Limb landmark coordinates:
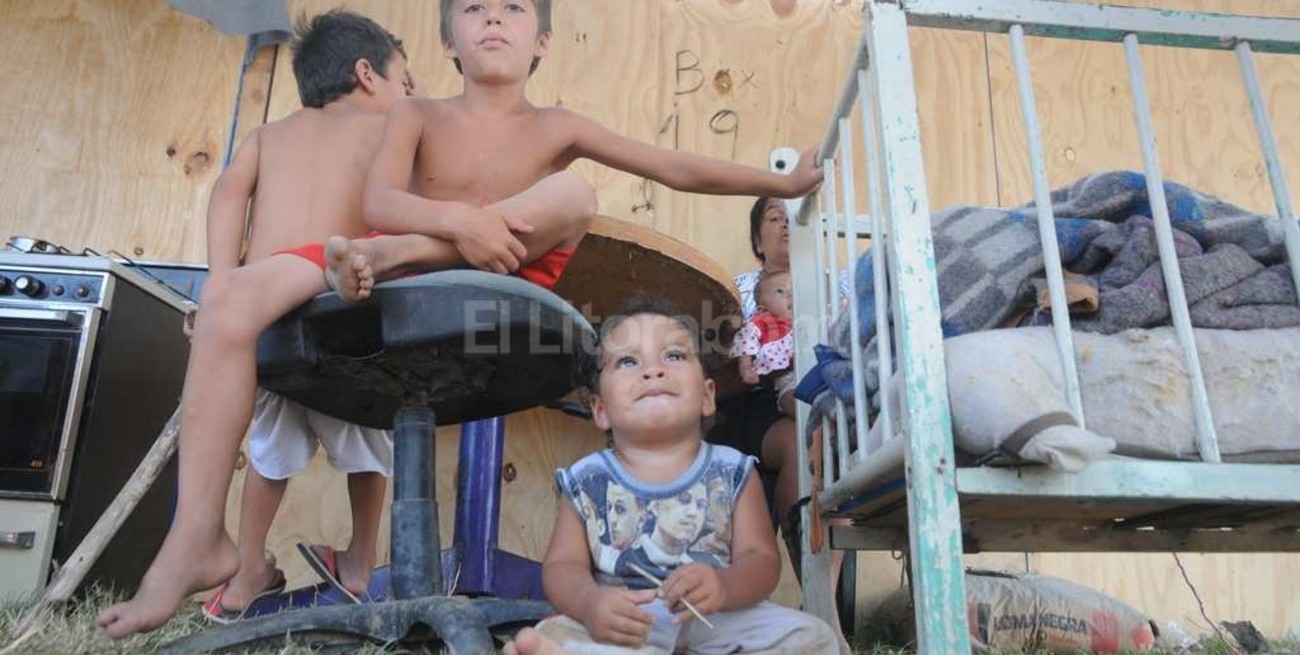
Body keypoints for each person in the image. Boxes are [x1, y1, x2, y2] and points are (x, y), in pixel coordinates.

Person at [97, 10, 429, 638]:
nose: (408, 94)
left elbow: (227, 192)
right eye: (404, 79)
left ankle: (244, 561)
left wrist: (222, 282)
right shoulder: (391, 130)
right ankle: (356, 561)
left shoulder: (269, 134)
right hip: (342, 312)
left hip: (269, 319)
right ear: (367, 75)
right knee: (364, 443)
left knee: (272, 451)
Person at [318, 0, 823, 302]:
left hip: (505, 269)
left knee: (574, 192)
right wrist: (460, 222)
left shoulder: (557, 126)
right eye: (474, 8)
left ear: (542, 42)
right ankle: (394, 253)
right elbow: (379, 202)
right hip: (413, 273)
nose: (493, 17)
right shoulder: (415, 113)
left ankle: (394, 253)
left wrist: (783, 184)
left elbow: (672, 167)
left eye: (513, 7)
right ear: (448, 42)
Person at [535, 296, 839, 654]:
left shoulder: (733, 471)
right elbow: (561, 566)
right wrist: (590, 603)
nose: (653, 371)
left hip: (721, 619)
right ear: (601, 410)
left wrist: (724, 586)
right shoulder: (586, 479)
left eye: (674, 356)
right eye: (628, 361)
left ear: (707, 396)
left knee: (813, 637)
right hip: (627, 623)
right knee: (556, 636)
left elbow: (761, 561)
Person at [731, 269, 796, 417]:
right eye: (780, 291)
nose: (790, 294)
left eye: (795, 289)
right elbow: (745, 341)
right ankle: (811, 419)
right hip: (788, 376)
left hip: (822, 369)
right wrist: (746, 368)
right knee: (790, 398)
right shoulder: (764, 322)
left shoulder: (815, 316)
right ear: (763, 309)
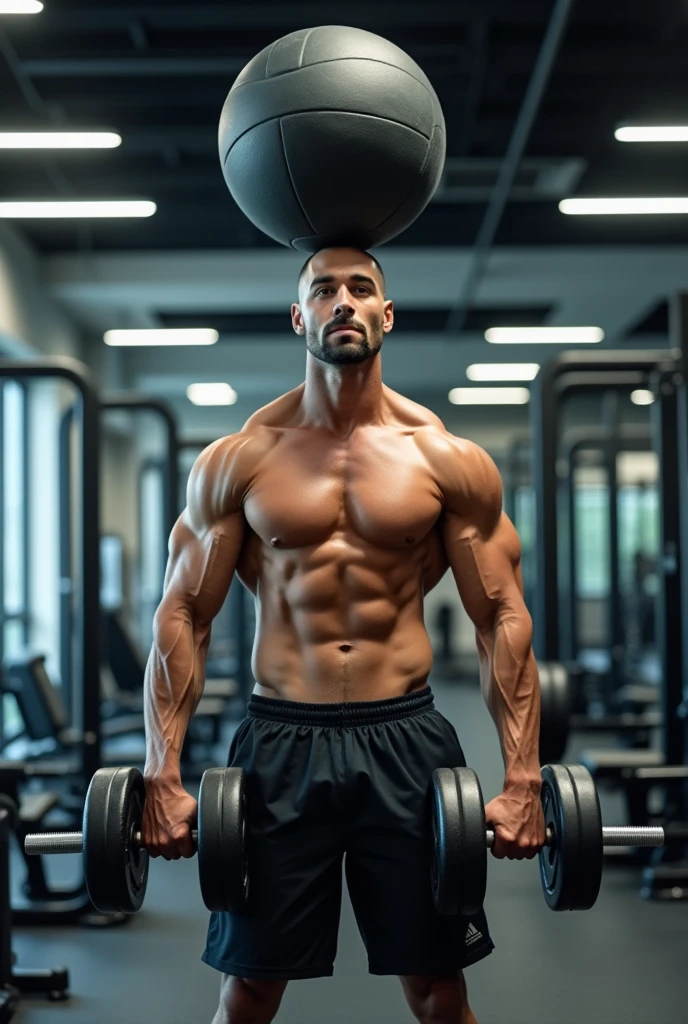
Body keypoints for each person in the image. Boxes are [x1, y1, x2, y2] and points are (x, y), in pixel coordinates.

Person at [141, 247, 546, 1024]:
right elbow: (182, 614)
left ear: (386, 315)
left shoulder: (447, 460)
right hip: (280, 741)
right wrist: (162, 775)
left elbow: (501, 616)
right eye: (322, 291)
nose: (343, 303)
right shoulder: (239, 461)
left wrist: (525, 780)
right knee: (249, 990)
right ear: (299, 318)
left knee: (439, 991)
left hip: (407, 738)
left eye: (361, 289)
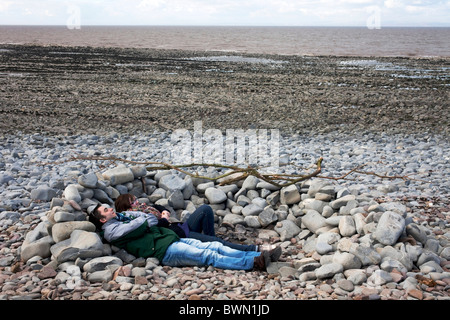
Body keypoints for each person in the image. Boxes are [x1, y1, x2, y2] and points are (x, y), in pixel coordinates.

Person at [87, 204, 275, 271]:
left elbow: (149, 219)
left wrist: (146, 220)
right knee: (208, 256)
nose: (111, 209)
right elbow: (142, 223)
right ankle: (253, 262)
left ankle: (256, 257)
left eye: (109, 206)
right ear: (103, 219)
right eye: (106, 210)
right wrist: (145, 221)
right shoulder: (111, 231)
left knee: (214, 248)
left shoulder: (123, 218)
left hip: (169, 238)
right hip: (163, 250)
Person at [114, 194, 280, 258]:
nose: (137, 202)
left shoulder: (144, 208)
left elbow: (159, 207)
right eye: (133, 201)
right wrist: (163, 220)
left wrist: (164, 212)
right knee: (216, 244)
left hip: (180, 226)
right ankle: (256, 250)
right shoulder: (134, 218)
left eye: (135, 199)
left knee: (205, 209)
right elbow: (153, 229)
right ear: (127, 207)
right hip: (177, 235)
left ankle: (211, 240)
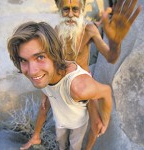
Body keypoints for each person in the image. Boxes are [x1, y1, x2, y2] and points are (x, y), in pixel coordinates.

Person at [19, 0, 142, 149]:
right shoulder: (56, 31)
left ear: (82, 9)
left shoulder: (89, 30)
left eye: (75, 9)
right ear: (59, 9)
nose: (70, 14)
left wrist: (115, 43)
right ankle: (36, 137)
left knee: (96, 125)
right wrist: (47, 86)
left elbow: (110, 57)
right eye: (66, 9)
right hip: (60, 79)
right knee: (44, 107)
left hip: (82, 80)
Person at [7, 21, 112, 150]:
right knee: (61, 145)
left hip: (78, 124)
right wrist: (36, 135)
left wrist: (105, 121)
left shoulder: (78, 87)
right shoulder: (45, 77)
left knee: (75, 146)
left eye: (40, 57)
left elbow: (106, 91)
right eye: (23, 60)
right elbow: (44, 108)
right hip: (60, 122)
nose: (32, 71)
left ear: (55, 54)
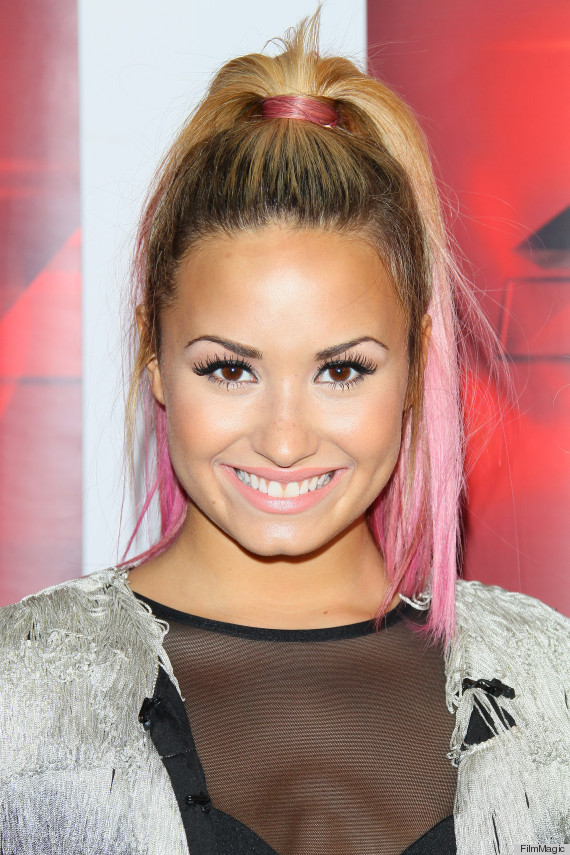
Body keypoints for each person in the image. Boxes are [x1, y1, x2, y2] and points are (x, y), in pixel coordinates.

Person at [0, 11, 568, 855]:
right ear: (153, 355)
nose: (285, 438)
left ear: (417, 364)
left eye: (342, 370)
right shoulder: (22, 695)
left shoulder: (552, 689)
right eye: (230, 368)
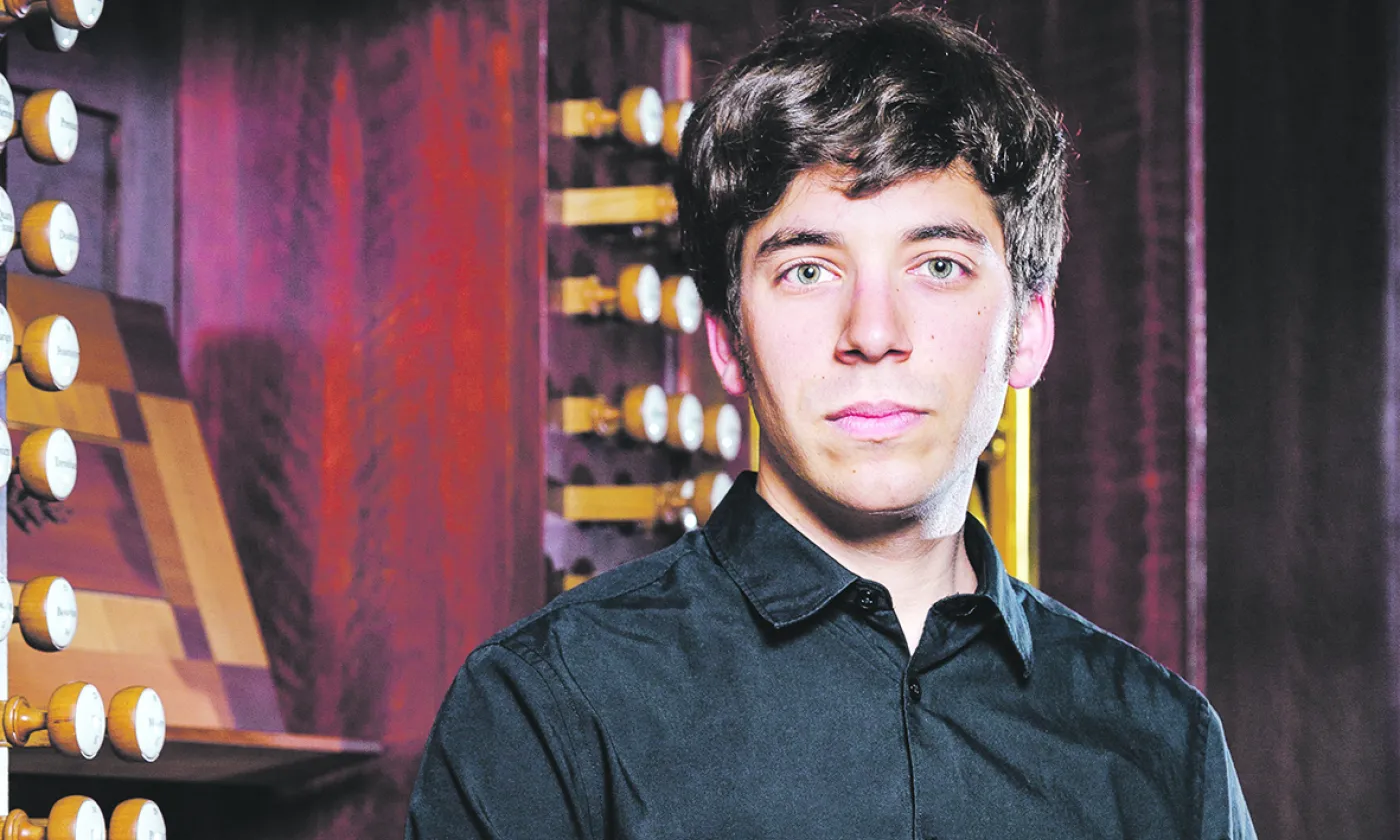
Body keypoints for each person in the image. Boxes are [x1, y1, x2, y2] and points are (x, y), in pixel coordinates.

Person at [406, 7, 1255, 839]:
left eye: (939, 265)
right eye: (809, 269)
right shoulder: (542, 711)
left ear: (1027, 334)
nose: (873, 332)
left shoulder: (1166, 746)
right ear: (729, 345)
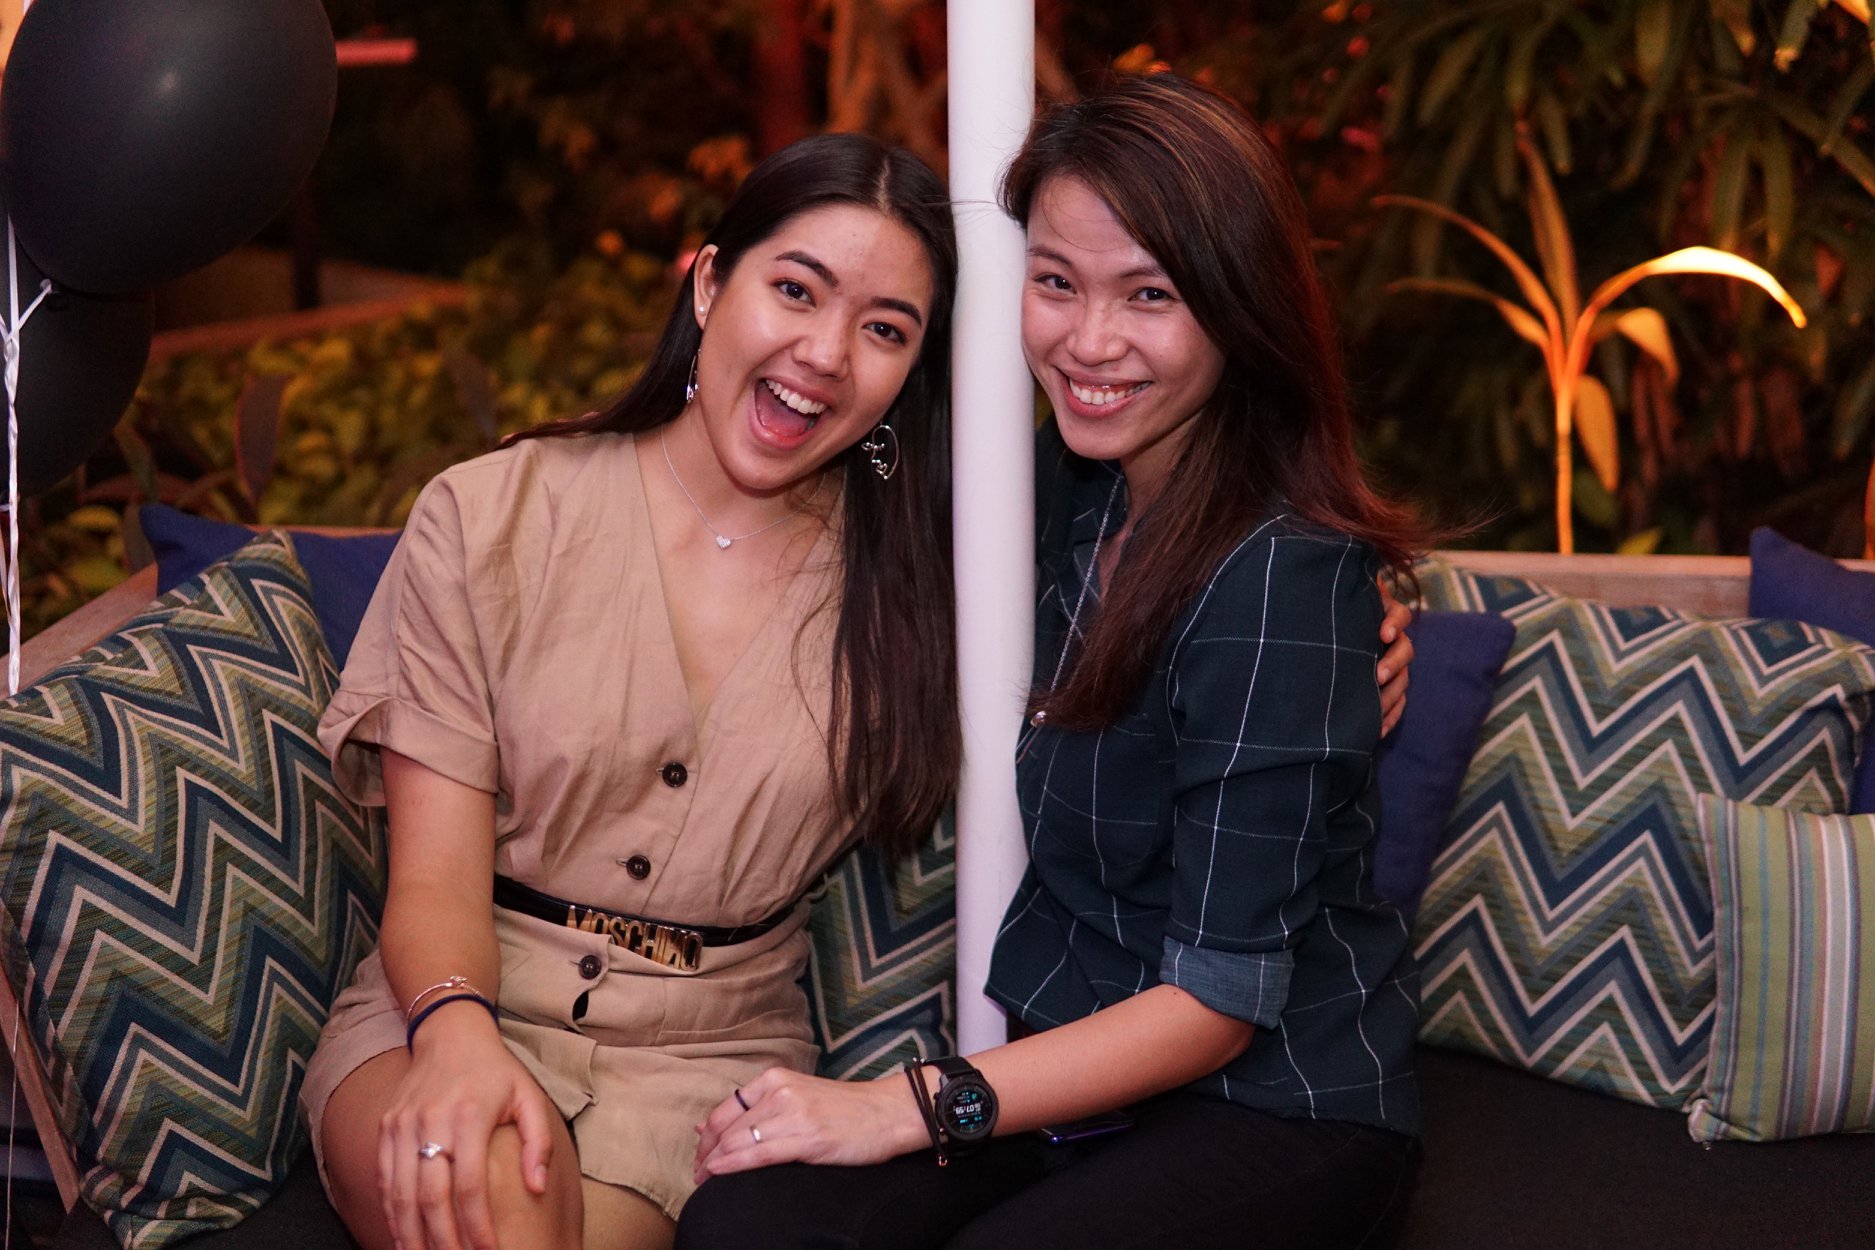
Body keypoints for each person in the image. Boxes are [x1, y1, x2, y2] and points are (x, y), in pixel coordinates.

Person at [675, 72, 1428, 1250]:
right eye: (1057, 280)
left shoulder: (1282, 573)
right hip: (1080, 1074)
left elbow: (1221, 1001)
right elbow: (865, 444)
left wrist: (901, 1103)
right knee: (749, 1223)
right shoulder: (1075, 487)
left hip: (1276, 1104)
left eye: (1150, 294)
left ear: (1240, 304)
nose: (1090, 341)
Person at [302, 132, 964, 1250]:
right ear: (708, 286)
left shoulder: (920, 587)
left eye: (885, 329)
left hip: (707, 1066)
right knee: (487, 1192)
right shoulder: (492, 515)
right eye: (795, 290)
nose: (825, 352)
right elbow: (432, 877)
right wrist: (456, 1037)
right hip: (452, 1002)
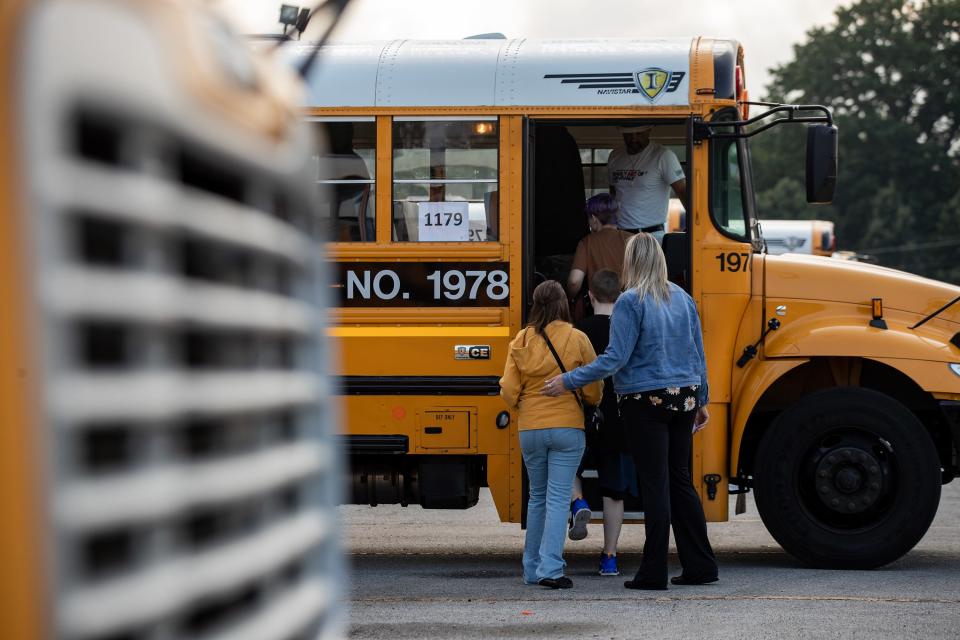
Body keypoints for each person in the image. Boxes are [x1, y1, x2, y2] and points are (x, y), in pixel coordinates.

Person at [542, 233, 718, 591]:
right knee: (680, 480)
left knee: (655, 484)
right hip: (683, 397)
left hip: (645, 401)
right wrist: (702, 400)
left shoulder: (630, 301)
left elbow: (615, 358)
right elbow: (698, 353)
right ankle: (701, 565)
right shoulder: (682, 298)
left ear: (632, 262)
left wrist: (569, 380)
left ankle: (653, 572)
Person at [499, 281, 603, 590]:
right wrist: (591, 402)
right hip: (567, 428)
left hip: (530, 428)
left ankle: (531, 569)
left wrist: (525, 405)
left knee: (537, 497)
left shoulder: (521, 339)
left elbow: (508, 389)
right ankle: (552, 569)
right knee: (558, 497)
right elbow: (593, 387)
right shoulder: (577, 337)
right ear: (562, 304)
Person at [569, 269, 639, 577]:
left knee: (569, 468)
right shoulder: (628, 329)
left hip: (582, 416)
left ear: (590, 295)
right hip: (619, 419)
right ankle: (609, 557)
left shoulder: (578, 331)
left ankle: (578, 502)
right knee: (614, 491)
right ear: (621, 294)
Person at [607, 125, 686, 242]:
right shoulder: (615, 155)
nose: (634, 138)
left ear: (648, 131)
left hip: (651, 235)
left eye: (638, 134)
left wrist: (694, 226)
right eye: (629, 134)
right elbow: (614, 193)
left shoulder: (663, 155)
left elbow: (683, 191)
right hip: (620, 234)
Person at [565, 194, 634, 303]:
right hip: (631, 306)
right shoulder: (633, 239)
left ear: (593, 218)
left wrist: (569, 299)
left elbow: (575, 281)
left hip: (600, 309)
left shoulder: (587, 242)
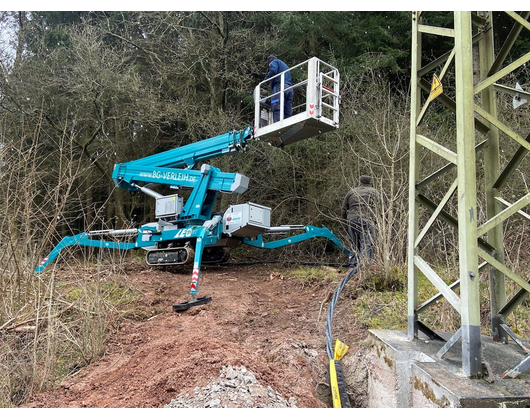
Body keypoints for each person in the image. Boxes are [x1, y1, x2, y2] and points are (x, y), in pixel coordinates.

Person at [341, 175, 380, 270]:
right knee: (367, 243)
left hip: (352, 219)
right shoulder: (374, 192)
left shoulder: (351, 192)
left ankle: (352, 266)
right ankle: (364, 267)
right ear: (370, 182)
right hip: (367, 219)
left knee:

▶ Task to carry out:
Set down only the lines above that fall between the line holding "left elbow: (508, 389)" and the line holding "left ankle: (578, 502)", inclusive, keeping each exact.

▶ Expected answer:
left elbow: (508, 389)
right ankle: (552, 569)
right knee: (558, 497)
right elbow: (593, 387)
right shoulder: (577, 337)
right ear: (562, 304)
Person at [569, 269, 639, 577]:
left knee: (569, 468)
right shoulder: (628, 329)
left hip: (582, 416)
left ear: (590, 295)
right hip: (619, 419)
right ankle: (609, 557)
left shoulder: (578, 331)
left ankle: (578, 502)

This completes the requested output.